Start of READING PASSAGE

It is very easy for a clown to sell cheeseburgers to children. More than anything, the problem is cultural. It's about how children learn to value food. And if we grow up that way, then our propensity toward unhealthy foods becomes bound up in who we are as Americans. And that is one tough nut to crack. I believe that the unique attributes of video games coupled with their cultural legitimacy makes them a powerful tool to counteract the cultural forces that instill negative attitudes toward eating in children.
This really cuts to the heart of the problem, because it's taking about the need to persuade.
Last year, Let's Move in coordination with the USDA launched the Apps for Healthy Kids contest.
Our entry was Fitter Critters, and out of 63 entrants it took 2nd place. SO we were really happy about that.
This is really at the heart of our approach. In many health games, there is insufficient attention paid to the quality of the player experience. We believe that games must be games first and foremost, and that cannot be sacrificed in service of real-world objectives, because that is self-defeating.
Fitter Critters was intended for use in classrooms, and our education consultant prepared an 8-lesson interdisciplinary unit plan calibrated to national standards for teachers to use to integrate the game into classroom instruction. It's full of worksheets, overheads, fun games and activities. I've brought along printed copies, and if you'd like to have a look just let me know.
So how does the game go about changing player behavior?

End of READING PASSAGE
Start of DATA UNDER STUDY

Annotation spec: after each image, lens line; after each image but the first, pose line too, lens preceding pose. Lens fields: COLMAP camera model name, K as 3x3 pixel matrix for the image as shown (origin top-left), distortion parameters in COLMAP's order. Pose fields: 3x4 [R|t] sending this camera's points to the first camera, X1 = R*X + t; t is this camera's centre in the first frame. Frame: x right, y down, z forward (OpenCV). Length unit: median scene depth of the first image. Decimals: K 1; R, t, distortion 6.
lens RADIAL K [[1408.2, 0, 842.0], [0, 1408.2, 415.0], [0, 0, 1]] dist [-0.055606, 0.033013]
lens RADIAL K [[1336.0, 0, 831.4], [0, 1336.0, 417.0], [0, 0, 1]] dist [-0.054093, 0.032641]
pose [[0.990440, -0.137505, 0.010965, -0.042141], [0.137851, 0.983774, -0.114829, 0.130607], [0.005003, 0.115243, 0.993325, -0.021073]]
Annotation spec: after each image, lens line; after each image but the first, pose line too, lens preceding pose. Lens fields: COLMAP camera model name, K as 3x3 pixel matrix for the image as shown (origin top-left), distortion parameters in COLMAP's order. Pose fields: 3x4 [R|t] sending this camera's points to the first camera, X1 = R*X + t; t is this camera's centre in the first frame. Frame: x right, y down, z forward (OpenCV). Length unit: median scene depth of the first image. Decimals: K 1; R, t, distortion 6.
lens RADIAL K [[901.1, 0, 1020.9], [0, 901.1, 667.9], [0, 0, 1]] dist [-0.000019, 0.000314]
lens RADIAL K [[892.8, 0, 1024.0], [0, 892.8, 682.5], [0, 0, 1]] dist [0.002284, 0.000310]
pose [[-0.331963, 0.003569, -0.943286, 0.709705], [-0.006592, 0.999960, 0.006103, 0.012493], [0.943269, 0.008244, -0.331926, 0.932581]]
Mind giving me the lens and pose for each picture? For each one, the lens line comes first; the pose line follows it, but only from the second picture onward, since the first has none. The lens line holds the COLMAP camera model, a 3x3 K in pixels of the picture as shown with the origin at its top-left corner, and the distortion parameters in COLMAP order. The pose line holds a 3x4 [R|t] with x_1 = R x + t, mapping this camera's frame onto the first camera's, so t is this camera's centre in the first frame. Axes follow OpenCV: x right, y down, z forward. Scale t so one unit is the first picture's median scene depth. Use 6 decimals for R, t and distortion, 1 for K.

End of DATA UNDER STUDY

**TASK TO CARRY OUT**
Quote the full passage about the Fitter Critters game word for word, from start to finish.

**RESPONSE TO THIS TASK**
It is very easy for a clown to sell cheeseburgers to children. More than anything, the problem is cultural. It's about how children learn to value food. And if we grow up that way, then our propensity toward unhealthy foods becomes bound up in who we are as Americans. And that is one tough nut to crack. I believe that the unique attributes of video games coupled with their cultural legitimacy makes them a powerful tool to counteract the cultural forces that instill negative attitudes toward eating in children.
This really cuts to the heart of the problem, because it's taking about the need to persuade.
Last year, Let's Move in coordination with the USDA launched the Apps for Healthy Kids contest.
Our entry was Fitter Critters, and out of 63 entrants it took 2nd place. SO we were really happy about that.
This is really at the heart of our approach. In many health games, there is insufficient attention paid to the quality of the player experience. We believe that games must be games first and foremost, and that cannot be sacrificed in service of real-world objectives, because that is self-defeating.
Fitter Critters was intended for use in classrooms, and our education consultant prepared an 8-lesson interdisciplinary unit plan calibrated to national standards for teachers to use to integrate the game into classroom instruction. It's full of worksheets, overheads, fun games and activities. I've brought along printed copies, and if you'd like to have a look just let me know.
So how does the game go about changing player behavior?